We’ve got a tricky one for you today: a Frigidaire-built Kenmore electric dryer that only runs on heat cycles. If you set it to a timed or auto dry, it runs just fine. But set it to air fluff, and you get nada — no motor rotation, no nothin’. Sounds like a bad timer, right? That was our first thought, too. But like any good tech should, we covered all of our bases before jumping to conclusions, and what we found was much more interesting…

We’ll start by analyzing the circuit of the motor, since that’s the LOI — the thing that ain’t doing its thang.

And the timer chart as well, paying special attention to B-C, since those are the contacts that need to close for the motor to run in both timed dry and air fluff.

Looks pretty standard, and what’s more, it looks like B-C really is the only possible culprit. A quick and dirty test that can tell us for sure if B-C is staying open in air fluff would be to run an air fluff cycle, then jump B-C, bypassing the timer. If that makes the motor run, then that would prove it’s a problem with the timer not closing B-C in air fluff.

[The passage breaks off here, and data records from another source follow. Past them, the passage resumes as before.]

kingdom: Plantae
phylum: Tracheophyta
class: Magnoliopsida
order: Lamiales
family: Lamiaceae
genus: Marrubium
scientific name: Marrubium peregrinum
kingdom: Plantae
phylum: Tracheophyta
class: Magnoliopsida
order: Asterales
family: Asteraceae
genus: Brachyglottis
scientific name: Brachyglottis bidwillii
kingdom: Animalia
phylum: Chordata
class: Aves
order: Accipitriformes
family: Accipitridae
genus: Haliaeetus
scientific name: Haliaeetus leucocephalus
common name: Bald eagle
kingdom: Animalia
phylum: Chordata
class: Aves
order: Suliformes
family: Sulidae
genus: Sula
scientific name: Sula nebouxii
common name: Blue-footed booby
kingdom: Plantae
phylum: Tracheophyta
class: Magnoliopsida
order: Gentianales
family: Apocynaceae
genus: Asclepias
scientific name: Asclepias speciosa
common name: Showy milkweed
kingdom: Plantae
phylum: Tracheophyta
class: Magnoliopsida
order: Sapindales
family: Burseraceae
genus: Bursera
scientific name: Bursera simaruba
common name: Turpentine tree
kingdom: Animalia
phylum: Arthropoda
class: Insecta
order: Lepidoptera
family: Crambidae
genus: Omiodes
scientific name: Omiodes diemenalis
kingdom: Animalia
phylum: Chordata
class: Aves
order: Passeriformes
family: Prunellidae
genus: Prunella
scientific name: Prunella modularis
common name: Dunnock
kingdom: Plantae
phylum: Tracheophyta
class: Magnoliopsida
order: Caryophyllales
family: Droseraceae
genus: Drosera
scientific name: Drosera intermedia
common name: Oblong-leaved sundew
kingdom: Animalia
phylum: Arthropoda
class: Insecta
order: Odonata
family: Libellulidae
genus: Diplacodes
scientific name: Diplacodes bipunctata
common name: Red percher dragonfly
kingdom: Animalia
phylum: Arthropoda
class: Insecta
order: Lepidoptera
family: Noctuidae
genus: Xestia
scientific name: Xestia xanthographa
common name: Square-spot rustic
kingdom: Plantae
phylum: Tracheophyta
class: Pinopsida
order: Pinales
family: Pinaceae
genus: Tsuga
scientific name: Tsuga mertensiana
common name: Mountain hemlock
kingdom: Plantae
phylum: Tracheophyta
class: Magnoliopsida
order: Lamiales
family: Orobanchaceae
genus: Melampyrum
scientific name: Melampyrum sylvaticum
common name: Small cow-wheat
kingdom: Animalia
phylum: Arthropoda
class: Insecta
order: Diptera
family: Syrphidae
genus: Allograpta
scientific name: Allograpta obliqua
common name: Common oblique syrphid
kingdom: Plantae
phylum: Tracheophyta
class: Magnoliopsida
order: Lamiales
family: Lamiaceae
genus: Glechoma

So what happens when you perform that test in this scenario? Nothing. Jumping B-C makes no difference.

Boy, that’s a real head-scratcher. Fortunately, just as we were at a loss, a new piece of info came to light: a couple of wires had been clipped out of a molex connector and spliced together. Specifically, we’re looking at the red wire going to B on the timer, and the orange wire going to A.

With this new revelation, it all became clear. The red wire and the orange wire had been incorrectly spliced together. Not sure what the implications of that are? Neither were we, until we sat down and sketched it out on a schematic.

And now our problem statement finally makes sense. With this incorrect splice, L1 could only make it to contact C of the timer if contact A was closed, which only happens during a heat cycle.

There we have it — our definitive answer to what caused this problem. No guesswork, no Hail Mary part swaps. Once that splice was corrected, things started working just as they should.